Watches have minimal system overhead when they’re defined, but not “hit.” When the watch condition occurs, the actions taken depend upon the how the watch is defined. When using watches independent of traces, the actions taken are what the watch exit program is coded to do.
To start a watch, use the Start Watch (STRWCH) command or QSCSWCH API. To end a watch, use the End Watch (ENDWCH) command or QSCEWCH API. You can also use a Work With Watches (WRKWCH) command to display and set actions on watches. Up to 10,000 watches can be active at one time.
Watching for LIC logs or PAL entries is probably something you won't need to do, but watching for messages can be an effective way to perform proactive and automated monitoring of system conditions. You can watch for messages sent to any message queue, the history log or job logs. When you define the watch condition, you can specify several different conditions you want to check for to limit the situations under which the watch will trigger. When the watch condition is matched, your exit program will get control and you can take whatever actions you deem appropriate for the condition.
Using watches to automate monitoring of messages is much more efficient than using the Management Central Message Monitors. Management Central Message Monitors use a polling technique to retrieve messages, which has more overhead and is less timely than watches. With Management Central Job Monitors, you can monitor for job log messages, however, monitoring job log messages with Management Central Job Monitors is expensive in terms of the system resources used due to its polling nature. Message watches are a great alternative since they provide essentially the same support with significantly fewer system resources used. However, it isn’t as easy to set up Message Watches since there’s no GUI for watches; only command and API interfaces have one. In addition, with watches you have to write your own watch exit program, whereas Management Central has a nice interface to define the actions taken when the monitored condition occurs. IBM has provided an example watch exit program in the Information Center.
When watches are defined, additional jobs run on the system. These jobs are different on the various releases. On 5.4, there’s one batch job per watch in the QUSRWRK subsystem. These jobs run until the watch is ended. In 6.1, watches were changed to use batch prestart jobs. There’s a single batch job, QSCWCHMS, in QUSRWRK for message watches; when a message watch condition is hit, the user exit program is called in a prestart batch job, QSCWCHPS. This change in 6.1 reduces the number of jobs in the QUSRWRK subsystem.

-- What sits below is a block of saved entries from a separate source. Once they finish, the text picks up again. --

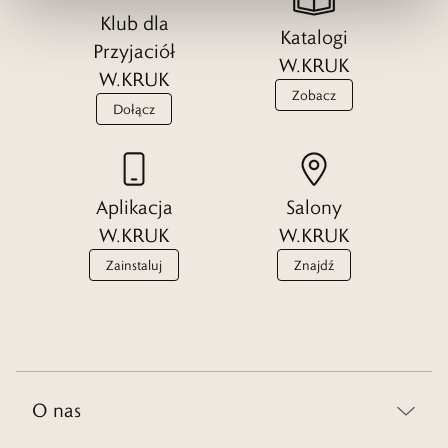
Klub dla
Katalogi
Przyjaciół
W.KRUK
W.KRUK
Zobacz
Dołącz
Aplikacja
Salony
W.KRUK
W.KRUK
Zainstaluj
Znajdź
O nas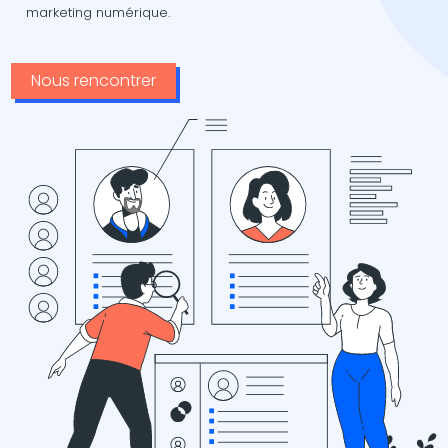
marketing numérique.
Nous rencontrer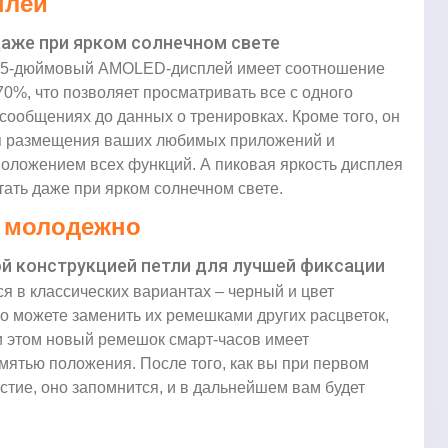
плей
аже при ярком солнечном свете
,75-дюймовый AMOLED-дисплей имеет соотношение
70%, что позволяет просматривать все с одного
 сообщениях до данных о тренировках. Кроме того, он
ля размещения ваших любимых приложений и
положением всех функций. А пиковая яркость дисплея
итать даже при ярком солнечном свете.
, молодежно
й конструкцией петли для лучшей фиксации
я в классических вариантах – черный и цвет
ко можете заменить их ремешками других расцветок,
и этом новый ремешок смарт-часов имеет
мятью положения. После того, как вы при первом
тие, оно запомнится, и в дальнейшем вам будет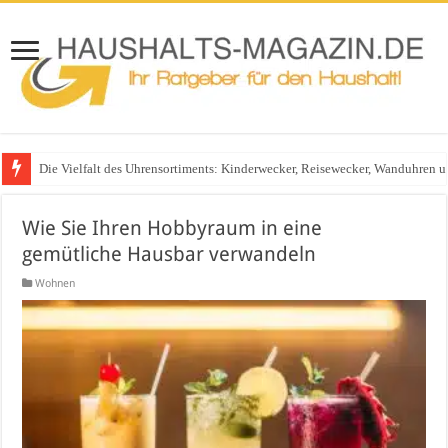
Glasgeländer in modernen Wohnhäusern
Wie Sie Ihren Hobbyraum in eine
gemütliche Hausbar verwandeln
Wohnen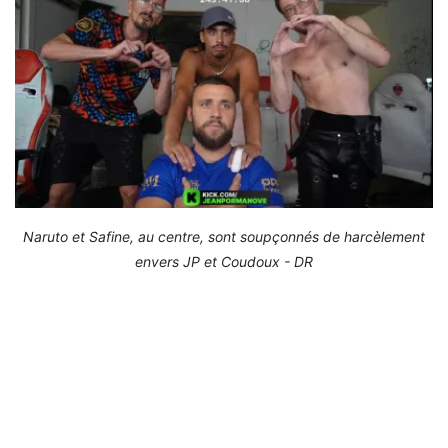
Naruto et Safine, au centre, sont soupçonnés de harcèlement
envers JP et Coudoux - DR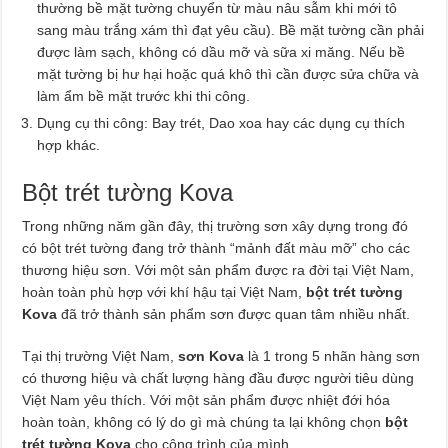
thường bề mặt tường chuyển từ màu nâu sẫm khi mới tô
sang màu trắng xám thì đạt yêu cầu). Bề mặt tường cần phải
được làm sạch, không có dầu mỡ và sữa xi măng. Nếu bề
mặt tường bị hư hại hoặc quá khô thì cần được sửa chữa và
làm ẩm bề mặt trước khi thi công.
Dụng cụ thi công: Bay trét, Dao xoa hay các dụng cụ thích
hợp khác.
Bột trét tường Kova
Trong những năm gần đây, thị trường sơn xây dựng trong đó
có bột trét tường đang trở thành “mảnh đất màu mỡ” cho các
thương hiệu sơn. Với một sản phẩm được ra đời tại Việt Nam,
hoàn toàn phù hợp với khí hậu tại Việt Nam,
bột trét tường
Kova
đã trở thành sản phẩm sơn được quan tâm nhiều nhất.
Tại thị trường Việt Nam,
sơn Kova
là 1 trong 5 nhãn hàng sơn
có thương hiệu và chất lượng hàng đầu được người tiêu dùng
Việt Nam yêu thích. Với một sản phẩm được nhiệt đới hóa
hoàn toàn, không có lý do gì mà chúng ta lại không chọn
bột
trét tường Kova
cho công trình của mình.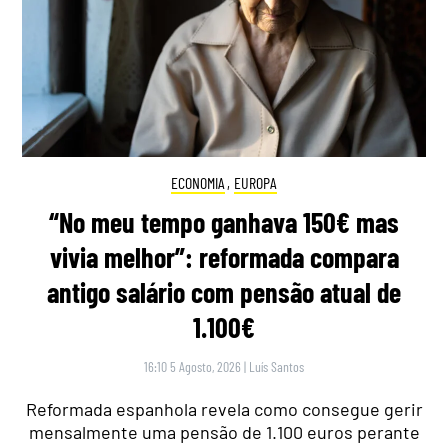
ECONOMIA
,
EUROPA
“No meu tempo ganhava 150€ mas
vivia melhor”: reformada compara
antigo salário com pensão atual de
1.100€
16:10 5 Agosto, 2026
|
Luís Santos
Reformada espanhola revela como consegue gerir
mensalmente uma pensão de 1.100 euros perante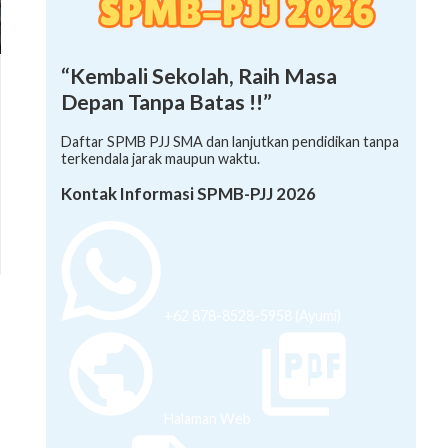
“Kembali Sekolah, Raih Masa
Depan Tanpa Batas !!”
Daftar SPMB PJJ SMA dan lanjutkan pendidikan tanpa
terkendala jarak maupun waktu.
Kontak Informasi SPMB-PJJ 2026
+62 878-8528-5958 (Ayumi)
Halaman Web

IBM i has a function called Service Monitor that uses watches as its notification mechanism. Service Monitor was added in the 5.4 release. Service Monitor is controlled by the QSFWERRLOG system value; when this system value is set to *LOG, service monitor will be active. Service Monitor uses many watches, and you’ll see evidence of this by the jobs running in QUSRWRK, as well as when you work with watches. I'll talk more about Service Monitor in a future blog article.